Limited şirkette ortakların vergi borcundan sorumluluğu, sermaye şirketlerinin borçlarından dolayı ortakların değil, şirkettin bizzat kendi sermayesiyle sorumlu olacağı kuralının bir istisnası niteliğindedir. Kural olarak, limited şirkette, şirketin üçüncü kişilerle yaptığı işlemlerden dolayı şirket tüzel kişiliği sorumlu olur. TTK m. 602 düzenlemesi bu hususu açık bir dille anlatır. Bu nedenle, limited şirket ortaklarının şirket alacaklıları karşısında sorumlu olduğu söylenemez. Şirket iflas etse dahi bu ilke geçerlidir, alacaklılar şirket borçlarından dolayı ortakları takip edemez.
Kural bu olmakla beraber, amme alacakları için farklı düzenlemeler öngörülmüştür. 6183 sayılı Amme Alacaklarının Tahsil Usülü Hakkında Kanun’un 35. Maddesi ile limited şirket ortaklarının kamu borçları bakımından sorumluluğu düzenlenerek yukarıda anlatılan ilkeye önemli bir istisna getirilmiştir.
6183 sayılı Amme Alacaklarının Tahsil Usülü Hakkında Kanun’un 35. maddesinin I. fıkrasına göre, limited şirket ortakları, şirket malvarlığından tamamen veya kısmen tahsil edilemeyen kamu borçlarından dolayı kendi malvarlıkları ile ve hisseleri oranında sorumludurlar. İşte limited şirket ortakları, şirket malvarlığından tamamen veya kısmen tahsil olunamayan kamu borçları için takip edilecektir.
Ortakların kamu borcundan dolayı takip edilebilmesi için Kanun’un aradığı şartlar incelendiğinde görülecektir ki, limited şirket ortaklarının kamu borçlarından sorumluluğu ikinci derecedendir. Yani öncelikle şirket malvarlığına başvurulması gerekir. Amme borcundan dolayı ortakların malvarlığına başvurulabilmesi ancak şirket malvarlığının bu amme alacağını karşılamaması halinde mümkündür. İşte bu tahsil edilememe durumunun ise bir aciz vesikası veya aciz fişi ile sabit olması gerekir.
Diğer unsur ise ortakların sermaye hisseleri oranında sorumlu olmalarıdır. Burada ortakların kamu borcundan müteselsil sorumluluğu söz konusu değildir.

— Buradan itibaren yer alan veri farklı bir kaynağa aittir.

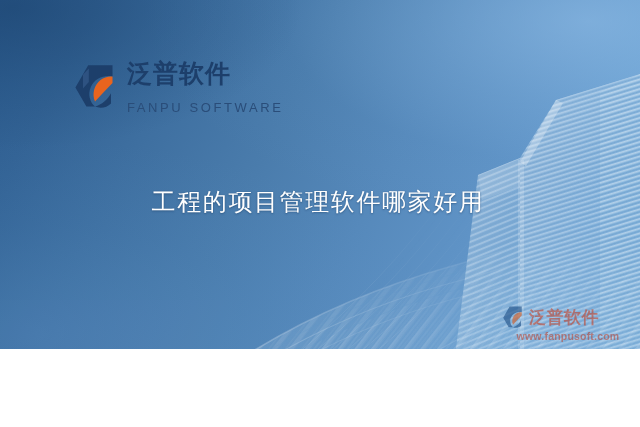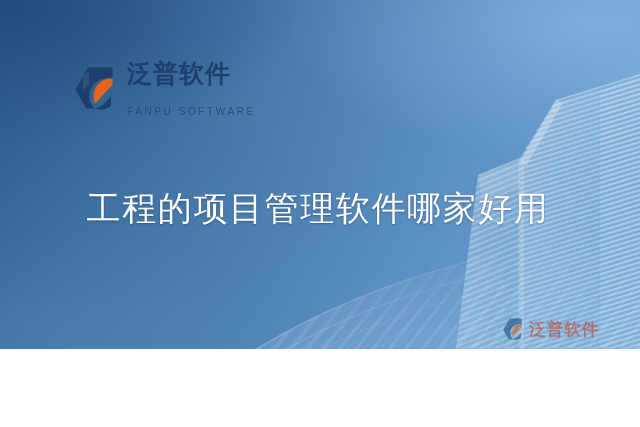--- a/index.html
+++ b/index.html
@@ -108,9 +108,9 @@
     white-space: nowrap;
   }
   .logo-en {
-    margin-top: 21px;
+    margin-top: 15px;
     font-family: "Liberation Sans", "DejaVu Sans", sans-serif;
-    font-size: 10px;
+    font-size: 13px;
     line-height: 1;
     font-weight: 400;
     color: #2a4d79;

Ayrıca 6183 sayılı Kanun’un 35. maddesinin II. fıkrasında, pay devri halinde ortakların sorumluluğunun nasıl belirleneceği gösterilmiştir. İlgili Kanun hükmüne göre, ortağın payını devretmesi durumunda, payı devreden ve devralan kişiler devir öncesine ait kamu borçlarından dolayı yine ikinci dereceden ve sermaye payları oranında ve müteselsilen sorumlu olurlar. Düzenlemeden de anlaşıldığı üzere, payın devredilmesinden sonra ortaya çıkan kamu borcundan yeni ortak sorumlu olacaktır.
Amme Alacaklarının Tahsil Usülü Hakkında Kanun’un 35. maddesinin III. fıkrası hükmüne göre amme alacağının doğduğu ve ödenmesi gereken zamanlarda pay sahibi ortakların farklı kişiler olması halinde, bu kişiler amme alacağının ödenmesinden yine ikinci dereceden ve payları oranında ve müteselsilen sorumlu olacaktır.